После 1960-х годов, когда началось строительство новых жилых районов, а все окрестные деревни были включены в состав Москвы и жители Москвы настолько сильно перемешались между собой, что районные отличия горожан исчезли. Многие забыли, что в Немецкой слободе жили, в основном, иноверцы и иностранцы. В Рогожской ─ старообрядцы. В Марьиной роще ─ всякий сброд. Краснопрудная-Красносельская была набита просто отребтев ─ проститутками, кидалами, ворам и воришками разных мастей. К тому же голод прокатившийся в конце 1950-х по многим областям, и раздача паспортов крестьянам привела к наплыву в Москву иногороднего народа, создав городско-деревенскую популяцию. Мало кому удалось избежать смешанных с провинциалами браков.
Не оказалась исключением и наша семья. Если моя мать, коренная москвичка в третьем поколении, то мой отец был привезен родителями с Украины прямо перед началом войны.
Для моей бабушки, то есть матери моей матери, это был страшнейший удар. Приезжий! Украинец! На пять лет моложе матери! А моя когда мать сказала, что ее избранник живет около Киевского вокзала в Дорогомилове, то моя бабка громко воскликнула: «Ох! Он еще и с Замоскворечья! Пиздец!»
Кто читал книги конца XIX ─ начала XX века, тому попадалось отношение к Замосковоречью, как к некому «темному» миру, наполненному полуграмотными, диковатыми купцами и развратными купчихами. Это было практически правдой, поскольку многие купцы принадлежали к старообрядчеству ─ самой мрачной христианской секты. Свои капиталы они накапливали потому, что отказывали себе в самых, даже самых, малых радостях. В их семьях жили по-Домостроевски, как жили еще в 15-17 веках. И поэтому отношение к ним и дворянства, практически отвернувшегося от христианства и даже простонародья, придерживавшегося христианства лишь обрядово, было очень негативным. Вот этот момент и вспомнила моя бабка.

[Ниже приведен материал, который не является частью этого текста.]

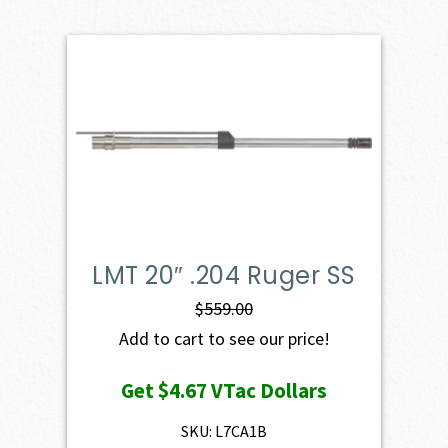
LMT 20″ .204 Ruger SS
$
559.00
Add to cart to see our price!
Get
$4.67
VTac Dollars
SKU: L7CA1B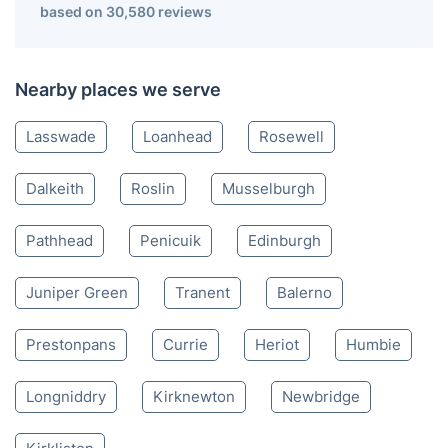
Bonnyrigg EH
020 3404 3444
Mon-Sat 8:00 AM to 10:00 PM BST
4.65/
5
based on 30,580 reviews
Nearby places we serve
Lasswade
Loanhead
Rosewell
Dalkeith
Roslin
Musselburgh
Pathhead
Penicuik
Edinburgh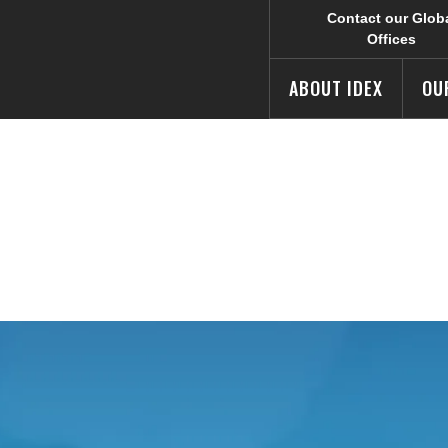
Contact our Glob
Offices
ABOUT IDEX
OU
 our Investor Relations affiliate site.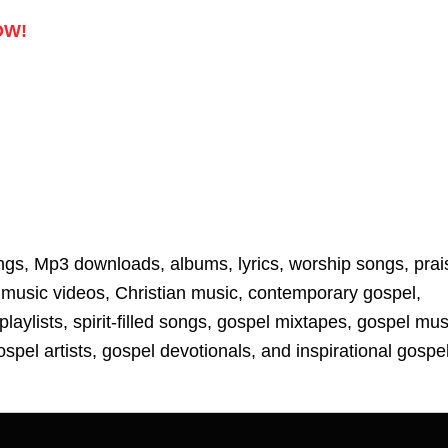
Up/D
Arrow
OW!
keys
to
increa
or
decre
volum
ngs, Mp3 downloads, albums, lyrics, worship songs, prai
music videos, Christian music, contemporary gospel,
laylists, spirit-filled songs, gospel mixtapes, gospel mus
spel artists, gospel devotionals, and inspirational gospe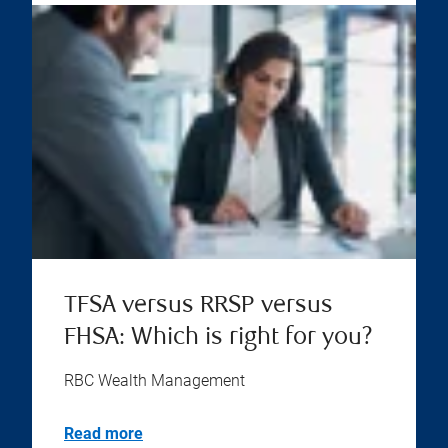
TFSA versus RRSP versus
FHSA: Which is right for you?
RBC Wealth Management
Read more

Хотя была он 1905 года рождения, но в Москву приехала только в 1910, когда у нее появился братик Саша. А до этого она жила в деревне Ширино Тульской губернии, где и родилась. Да, хотя я пишу, что моя бабка москвичка, но родилась она действительно в деревне. Когда ее матери (моей прабабке) Пелагее Прохоровне пришло время рожать, наступил жуткий 1905 год и муж срочно отправил ее в деревню, подальше от стрельбы и поножовщины. Год или два она прожила с дочерью, а потом вернулась в Москву одна, оставив мою бабушку в деревне, где можно было бы сытно покушать и, как говорится быть подальше от всяческого отребья, заполнившего город после 1905 года. А в Москве предвоенный голод только усиливался и усиливался. И, к тому же, все очень боялись повторения 1905 года.